:: GIVEN TEXT ::
Re: [agi] Subtraction is the Engine of Computation

Boris Kazachenko Fri, 17 Aug 2012 12:49:11 -0700

Jim: Probabilistic reasoning has to be based on a frame of reference which 
defines, implicitly or explicitly, the necessary characteristics of what is 
being evaluated.

Boris: Right, but "defines" above may mean two things: modalities of original 
inputs that it measures, & the types of relationships among these inputs that 
it can discover: derivatives in my terms. Defining right modalities is 
important, but we already know that vision accounts for most of our data, & can 
indirectly discover all other modalities. The purpose of a GI algorithm is to 
discover relationships, & I suggest that they all can be reduced to / derived 
from atomic match & miss.    

Jim: So I happily agree with you. Just the fact that someone can act like he 
understands this seems like a novel experience to me.

Boris: Same here. 

> Boris: In reality, expectations are rarely matched or missed precisely, so 
> the degree of confirmation must be quantified for individual events.
:::
STATED PROBLEM 1: From the mailing-list post on subtraction, write out the passage that begins at the words "Boris Kazachenko Fri, 17" and stops after the words "match & miss.".
STATED PROBLEM 2: In the mailing-list post on subtraction, what does Boris suggest all relationships can be reduced to or derived from?
STATED PROBLEM 3: Carry on the mailing-list post on subtraction from its last line.
:: SUPPLIED MATERIAL ::
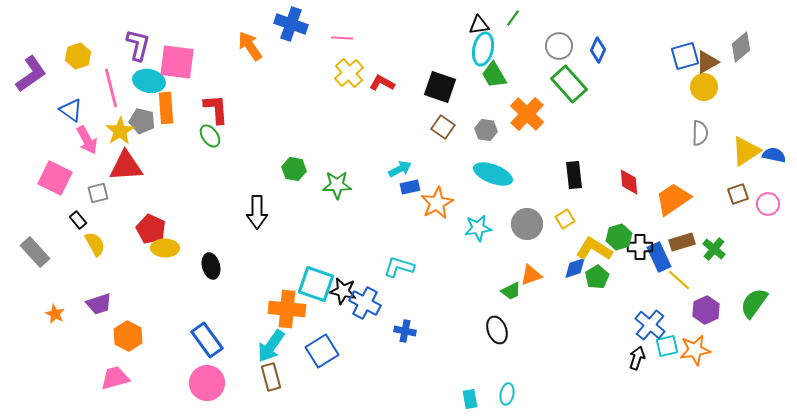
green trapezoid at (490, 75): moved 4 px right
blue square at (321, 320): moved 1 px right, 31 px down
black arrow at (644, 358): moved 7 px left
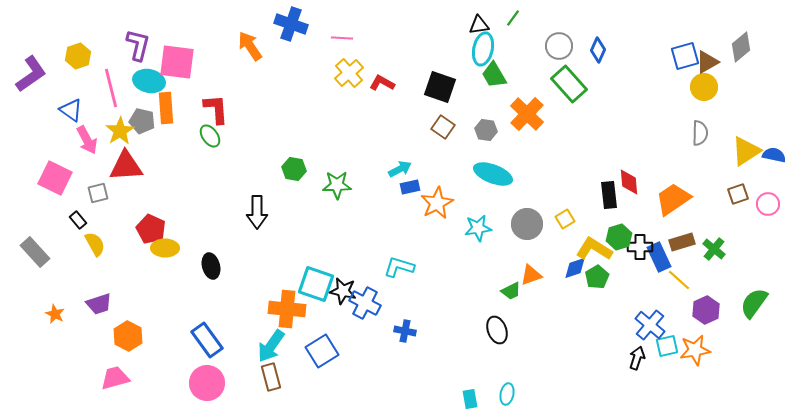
:::
TASK OUTPUT 1:
Boris Kazachenko Fri, 17 Aug 2012 12:49:11 -0700

Jim: Probabilistic reasoning has to be based on a frame of reference which 
defines, implicitly or explicitly, the necessary characteristics of what is 
being evaluated.

Boris: Right, but "defines" above may mean two things: modalities of original 
inputs that it measures, & the types of relationships among these inputs that 
it can discover: derivatives in my terms. Defining right modalities is 
important, but we already know that vision accounts for most of our data, & can 
indirectly discover all other modalities. The purpose of a GI algorithm is to 
discover relationships, & I suggest that they all can be reduced to / derived 
from atomic match & miss.

TASK OUTPUT 2: Atomic match and miss.

TASK OUTPUT 3:
> Quantifying partial match would add a micro-grayscale to the binary value of 
> events in Bayesian prediction, just like the latter added macro-grayscale 
> (partial probability) to binary (true| false) predictions of classical logic.

Jim: Right, but you also have to define how these confirmations may be 
confirmed.

Boris: "Confirmation" is quantified as match. And of course, on higher levels 
of search you will have match of a match, & so on. It's the same algorithm, 
applied to incrementally higher-syntax data. 

> Boris: Besides, the events are assumed to be high-level concepts, the kind 
> that occupy our conscious minds. But a scalable search algorithm must start 
> from sensory data processing that is subconscious for us, rather than depend 
> on human preprocessing. So, the choice of such initial inputs for BI & AIT 
> already shows a total lack of discipline in incrementing complexity: a fatal 
> fault for any attempt at scalability."

Jim: I think you are missing something subtle. You cannot build knowledge on 
sensory data alone. You must also rely on the meaning that can be derived from 
that data. 

Boris: Of course, - my approach is hierarchical. Higher levels do "rely" on 
"meaning" derived on the lower levels. I think I already mentioned "incremental 
syntax" about a hundred times.

Jim: This entails a kind of jumping around which can be likened to correlation 
(in its broadest sense). You are trying to solve for meaning by ruling it out 
as a useful input into reasoning. You may try defining raw sensory data 
processing as perception or pre-perception but these sub-categories can become 
illusions when you are wishing to understand how meaning is derived. 

Boris: Enlighten me, how?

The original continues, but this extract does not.